A nice long pause, all these memories and considerations being muddled over.
“I would think, seeing as how you want your wife gone so you can save yourself a few million bucks, that you might have at least asked me if there was someone else I might want to ice a little more than our eighth grade gym teacher.”
“Why? Is there someone else you want dead?”
“I didn’t say that.”
“Of course you didn’t. So Mr. Saknussum it is. Just give me a date and time when you can establish an alibi and I’ll get my wire-cutters and–”
“You’re going to wire-cutter the guy to death?”
“No, no, that’s for before, to show him what pain is, to teach him that some of us were capable of achieving success on our own, in our own way, regardless of whether or not we were able to climb those ropes all the way to the top. Or do the parallel bars. Or–”
“You know, I think I’m going to have to pass on this deal.”
“Pass? Why do you want to pass? It’s a fair trade!”
“It’s been good seeing you again, let’s not wait another fifteen years, right?”
“But what about my wife?”
“She might be right. You do seem a bit emotionally distant and a little quirky. You might want to work on that.”
“What? Wait! Come back! Let’s talk this out. Was it the remark about the wire-cutters?”

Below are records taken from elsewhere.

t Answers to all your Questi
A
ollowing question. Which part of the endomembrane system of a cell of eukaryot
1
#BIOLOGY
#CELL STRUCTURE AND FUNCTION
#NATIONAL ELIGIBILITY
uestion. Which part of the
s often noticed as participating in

The punks finally had enough liquor in them to start making their moves. But they were still too slow, taking it too easy, without any idea of what was coming for them around the next corner. They didn’t understand that in no time they’d be gray, ashen-eyed, balding, full of resentment, and suffering from osteoporosis. You had to take a few risks. You had to sidle up next to the prettiest of the pretty girls, give her a wink, hit her with your best grin. Sometimes you had to put everything else out of your head–the late mortgage payment, the nasty letters from the IRS, the child support, the palimony suit, the eighty-five year old gym teacher who could still make your stomach swirl with bile when you thought about climbing those damn ropes, the high bar, the rings–and just go out and enjoy yourself.

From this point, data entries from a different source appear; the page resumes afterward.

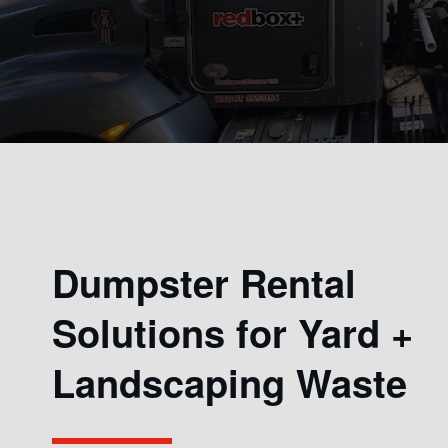
Dumpster Rental
Solutions for Yard +
Landscaping Waste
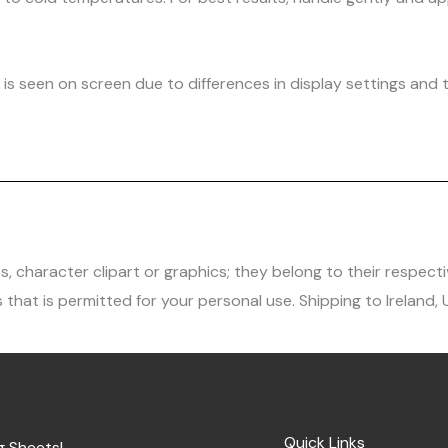
is seen on screen due to differences in display settings and t
character clipart or graphics; they belong to their respecti
 that is permitted for your personal use. Shipping to Ireland,
Quick Links
g Sheets!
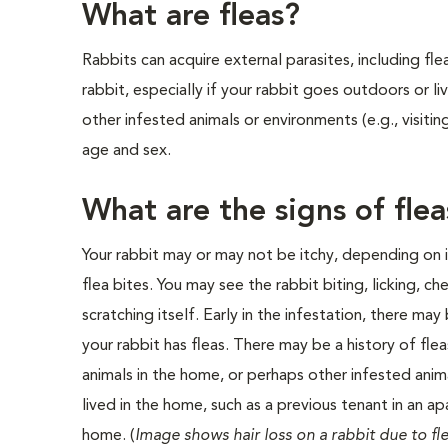
What are fleas?
Rabbits can acquire external parasites, including fle
rabbit, especially if your rabbit goes outdoors or li
other infested animals or environments (e.g., visitin
age and sex.
What are the signs of fle
Your rabbit may or may not be itchy, depending on it
flea bites. You may see the rabbit biting, licking, ch
scratching itself. Early in the infestation, there may
your rabbit has fleas. There may be a history of fle
animals in the home, or perhaps other infested anim
lived in the home, such as a previous tenant in an a
home. (
Image shows hair loss on a rabbit due to fl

You had to order another beer and formulate a plan. You always liked Gloria. Your speech sounded sincere because it was sincere. You figured it wasn’t out of the question to maybe stop by and say hello after all these years, show her some attention and emotional support, let her cry on your shoulder. Six million for a divorcee. Yeah, or twelve mill for a widow.
You look back at him, still sitting there finishing up the free chips, wearing a four thousand dollar suit, three-carat pinkie ring, muttering to himself. It makes you shake your head and give a sickly chuckle.
The girl asks you what you’re laughing at and you say, Nothing, honey, I like the way you smell.